◆ Collected data entries
- - -

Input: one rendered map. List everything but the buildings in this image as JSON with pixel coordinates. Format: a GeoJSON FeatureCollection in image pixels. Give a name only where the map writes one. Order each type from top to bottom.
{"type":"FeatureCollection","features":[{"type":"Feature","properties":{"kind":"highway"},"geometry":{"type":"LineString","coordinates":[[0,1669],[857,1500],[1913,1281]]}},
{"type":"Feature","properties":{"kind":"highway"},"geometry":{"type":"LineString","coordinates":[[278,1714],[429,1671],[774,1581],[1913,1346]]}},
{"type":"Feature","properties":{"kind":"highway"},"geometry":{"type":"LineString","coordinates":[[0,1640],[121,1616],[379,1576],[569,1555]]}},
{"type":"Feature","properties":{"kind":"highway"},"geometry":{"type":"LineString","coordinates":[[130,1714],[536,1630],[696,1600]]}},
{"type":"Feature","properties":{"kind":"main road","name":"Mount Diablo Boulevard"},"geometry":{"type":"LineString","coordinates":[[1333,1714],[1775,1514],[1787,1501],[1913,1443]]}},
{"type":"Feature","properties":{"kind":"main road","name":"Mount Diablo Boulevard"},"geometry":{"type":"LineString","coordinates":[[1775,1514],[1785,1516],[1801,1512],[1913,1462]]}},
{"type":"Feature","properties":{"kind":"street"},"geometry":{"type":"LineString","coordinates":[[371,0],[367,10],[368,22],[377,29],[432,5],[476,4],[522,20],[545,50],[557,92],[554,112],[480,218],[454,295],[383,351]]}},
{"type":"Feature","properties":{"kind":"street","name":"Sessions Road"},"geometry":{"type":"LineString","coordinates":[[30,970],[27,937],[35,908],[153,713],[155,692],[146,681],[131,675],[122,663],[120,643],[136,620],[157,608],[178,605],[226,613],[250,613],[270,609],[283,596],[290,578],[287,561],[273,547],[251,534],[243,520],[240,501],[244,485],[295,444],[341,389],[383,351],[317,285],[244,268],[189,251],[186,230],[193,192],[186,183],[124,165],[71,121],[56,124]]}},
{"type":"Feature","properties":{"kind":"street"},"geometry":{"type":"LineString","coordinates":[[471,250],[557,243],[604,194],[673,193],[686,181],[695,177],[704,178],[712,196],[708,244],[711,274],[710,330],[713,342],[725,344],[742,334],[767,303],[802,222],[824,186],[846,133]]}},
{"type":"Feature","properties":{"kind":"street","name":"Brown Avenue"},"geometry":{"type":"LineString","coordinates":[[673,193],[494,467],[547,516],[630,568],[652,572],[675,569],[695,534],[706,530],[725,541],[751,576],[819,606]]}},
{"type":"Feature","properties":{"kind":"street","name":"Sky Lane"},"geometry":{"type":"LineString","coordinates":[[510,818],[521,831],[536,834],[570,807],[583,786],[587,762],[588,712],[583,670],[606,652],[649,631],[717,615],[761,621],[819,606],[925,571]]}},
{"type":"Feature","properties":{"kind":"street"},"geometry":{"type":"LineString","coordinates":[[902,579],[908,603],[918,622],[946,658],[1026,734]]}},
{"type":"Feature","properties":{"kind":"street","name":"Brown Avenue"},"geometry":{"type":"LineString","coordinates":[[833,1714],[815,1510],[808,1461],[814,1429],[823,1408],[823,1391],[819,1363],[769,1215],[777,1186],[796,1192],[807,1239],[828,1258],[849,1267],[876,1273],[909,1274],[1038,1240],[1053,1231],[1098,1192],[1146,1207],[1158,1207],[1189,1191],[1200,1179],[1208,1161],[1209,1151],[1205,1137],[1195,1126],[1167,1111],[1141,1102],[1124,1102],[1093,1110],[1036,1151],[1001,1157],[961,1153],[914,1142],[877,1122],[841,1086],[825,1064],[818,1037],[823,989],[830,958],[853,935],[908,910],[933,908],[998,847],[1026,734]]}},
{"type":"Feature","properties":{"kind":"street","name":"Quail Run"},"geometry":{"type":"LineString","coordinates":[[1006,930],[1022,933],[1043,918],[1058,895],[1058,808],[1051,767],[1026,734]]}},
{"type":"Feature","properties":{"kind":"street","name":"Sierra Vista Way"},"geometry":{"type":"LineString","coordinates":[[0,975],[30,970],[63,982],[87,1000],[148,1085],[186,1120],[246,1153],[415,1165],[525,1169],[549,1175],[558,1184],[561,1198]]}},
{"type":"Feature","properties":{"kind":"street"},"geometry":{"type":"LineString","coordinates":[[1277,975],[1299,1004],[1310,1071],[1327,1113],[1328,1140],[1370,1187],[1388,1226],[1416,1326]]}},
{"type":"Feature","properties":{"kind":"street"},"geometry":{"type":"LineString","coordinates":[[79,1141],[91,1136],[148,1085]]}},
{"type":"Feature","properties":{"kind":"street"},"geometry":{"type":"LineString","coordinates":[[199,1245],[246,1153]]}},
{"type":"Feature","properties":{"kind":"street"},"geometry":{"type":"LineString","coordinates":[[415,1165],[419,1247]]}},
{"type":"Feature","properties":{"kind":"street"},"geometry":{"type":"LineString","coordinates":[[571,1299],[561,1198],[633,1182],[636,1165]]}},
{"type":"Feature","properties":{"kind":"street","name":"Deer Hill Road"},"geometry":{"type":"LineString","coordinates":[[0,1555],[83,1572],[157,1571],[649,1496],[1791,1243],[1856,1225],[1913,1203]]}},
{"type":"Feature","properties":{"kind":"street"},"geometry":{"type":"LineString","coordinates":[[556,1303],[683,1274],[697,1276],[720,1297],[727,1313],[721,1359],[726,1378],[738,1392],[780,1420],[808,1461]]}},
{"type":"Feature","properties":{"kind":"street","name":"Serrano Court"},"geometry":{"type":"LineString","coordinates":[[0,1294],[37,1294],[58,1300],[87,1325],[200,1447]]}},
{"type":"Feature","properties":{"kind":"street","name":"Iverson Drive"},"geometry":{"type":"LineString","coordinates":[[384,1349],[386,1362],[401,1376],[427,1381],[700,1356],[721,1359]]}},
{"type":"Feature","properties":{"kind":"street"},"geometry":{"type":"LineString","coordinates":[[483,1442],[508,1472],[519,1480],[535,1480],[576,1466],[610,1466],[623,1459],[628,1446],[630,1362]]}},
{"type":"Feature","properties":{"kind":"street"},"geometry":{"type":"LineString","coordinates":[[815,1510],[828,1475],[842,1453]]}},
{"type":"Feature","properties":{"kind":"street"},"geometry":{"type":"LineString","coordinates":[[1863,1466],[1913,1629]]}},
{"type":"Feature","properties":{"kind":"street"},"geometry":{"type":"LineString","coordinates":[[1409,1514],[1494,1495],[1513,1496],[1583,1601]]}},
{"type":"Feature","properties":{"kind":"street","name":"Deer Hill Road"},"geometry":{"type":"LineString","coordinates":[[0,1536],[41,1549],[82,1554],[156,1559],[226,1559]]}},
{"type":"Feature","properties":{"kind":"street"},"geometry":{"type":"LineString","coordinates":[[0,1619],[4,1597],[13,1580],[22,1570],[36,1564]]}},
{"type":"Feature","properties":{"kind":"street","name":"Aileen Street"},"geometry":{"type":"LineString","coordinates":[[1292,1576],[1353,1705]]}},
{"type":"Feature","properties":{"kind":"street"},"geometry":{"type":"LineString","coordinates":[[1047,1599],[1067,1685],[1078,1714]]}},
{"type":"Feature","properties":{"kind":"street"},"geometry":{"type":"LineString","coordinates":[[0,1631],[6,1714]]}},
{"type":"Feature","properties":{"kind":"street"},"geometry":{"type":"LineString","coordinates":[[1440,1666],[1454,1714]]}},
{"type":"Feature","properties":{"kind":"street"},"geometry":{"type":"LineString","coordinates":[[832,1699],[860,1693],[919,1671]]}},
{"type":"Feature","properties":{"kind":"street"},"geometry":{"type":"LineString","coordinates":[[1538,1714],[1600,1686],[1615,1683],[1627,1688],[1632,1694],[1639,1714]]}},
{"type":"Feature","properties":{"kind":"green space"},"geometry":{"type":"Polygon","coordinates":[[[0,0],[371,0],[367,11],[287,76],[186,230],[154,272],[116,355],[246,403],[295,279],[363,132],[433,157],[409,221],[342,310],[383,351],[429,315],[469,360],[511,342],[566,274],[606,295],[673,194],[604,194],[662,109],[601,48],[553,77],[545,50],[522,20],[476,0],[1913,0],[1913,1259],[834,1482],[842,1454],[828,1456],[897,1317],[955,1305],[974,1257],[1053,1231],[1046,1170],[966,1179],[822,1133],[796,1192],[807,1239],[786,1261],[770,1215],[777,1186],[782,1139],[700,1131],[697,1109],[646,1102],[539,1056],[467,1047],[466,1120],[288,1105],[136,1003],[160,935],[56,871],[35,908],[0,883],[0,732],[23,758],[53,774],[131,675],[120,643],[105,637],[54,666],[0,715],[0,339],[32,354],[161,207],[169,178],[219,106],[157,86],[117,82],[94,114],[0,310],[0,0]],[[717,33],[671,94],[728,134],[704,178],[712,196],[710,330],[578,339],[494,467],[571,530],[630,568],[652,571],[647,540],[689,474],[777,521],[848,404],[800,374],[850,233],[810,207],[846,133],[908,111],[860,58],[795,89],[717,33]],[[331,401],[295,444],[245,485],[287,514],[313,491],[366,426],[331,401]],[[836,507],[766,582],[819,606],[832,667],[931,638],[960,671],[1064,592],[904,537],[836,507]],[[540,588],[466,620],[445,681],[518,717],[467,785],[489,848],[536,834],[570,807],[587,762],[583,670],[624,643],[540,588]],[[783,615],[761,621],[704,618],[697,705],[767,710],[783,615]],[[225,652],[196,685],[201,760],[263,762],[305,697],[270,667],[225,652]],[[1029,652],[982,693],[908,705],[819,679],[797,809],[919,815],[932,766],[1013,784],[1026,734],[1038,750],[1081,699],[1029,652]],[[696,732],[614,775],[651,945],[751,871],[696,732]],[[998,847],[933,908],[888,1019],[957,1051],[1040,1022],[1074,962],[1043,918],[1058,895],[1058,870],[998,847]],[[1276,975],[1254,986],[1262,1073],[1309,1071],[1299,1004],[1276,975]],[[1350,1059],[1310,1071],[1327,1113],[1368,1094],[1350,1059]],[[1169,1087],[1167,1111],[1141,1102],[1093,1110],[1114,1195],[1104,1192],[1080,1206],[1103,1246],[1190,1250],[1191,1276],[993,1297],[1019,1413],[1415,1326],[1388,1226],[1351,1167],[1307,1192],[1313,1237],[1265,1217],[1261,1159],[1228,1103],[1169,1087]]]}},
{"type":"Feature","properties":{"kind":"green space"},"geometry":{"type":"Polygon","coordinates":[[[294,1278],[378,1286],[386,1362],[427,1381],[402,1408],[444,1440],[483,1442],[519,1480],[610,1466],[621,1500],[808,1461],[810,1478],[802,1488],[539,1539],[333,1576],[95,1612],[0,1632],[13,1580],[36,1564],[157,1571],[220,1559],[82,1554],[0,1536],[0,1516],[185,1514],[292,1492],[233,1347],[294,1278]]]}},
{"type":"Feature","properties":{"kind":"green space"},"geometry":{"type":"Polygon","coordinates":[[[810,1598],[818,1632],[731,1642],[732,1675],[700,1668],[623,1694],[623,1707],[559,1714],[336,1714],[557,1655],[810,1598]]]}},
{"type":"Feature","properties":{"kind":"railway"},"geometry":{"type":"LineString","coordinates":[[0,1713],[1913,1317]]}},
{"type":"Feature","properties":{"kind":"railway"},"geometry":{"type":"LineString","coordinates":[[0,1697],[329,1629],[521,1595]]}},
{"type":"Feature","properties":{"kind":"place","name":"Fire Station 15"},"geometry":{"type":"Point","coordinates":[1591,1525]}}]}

- - -

Which lines of the records contain "highway"? Show each of them.

◆ PROBLEM SOLUTION
{"type":"FeatureCollection","features":[{"type":"Feature","properties":{"kind":"highway"},"geometry":{"type":"LineString","coordinates":[[0,1669],[857,1500],[1913,1281]]}},
{"type":"Feature","properties":{"kind":"highway"},"geometry":{"type":"LineString","coordinates":[[278,1714],[429,1671],[774,1581],[1913,1346]]}},
{"type":"Feature","properties":{"kind":"highway"},"geometry":{"type":"LineString","coordinates":[[0,1640],[121,1616],[379,1576],[569,1555]]}},
{"type":"Feature","properties":{"kind":"highway"},"geometry":{"type":"LineString","coordinates":[[130,1714],[536,1630],[696,1600]]}},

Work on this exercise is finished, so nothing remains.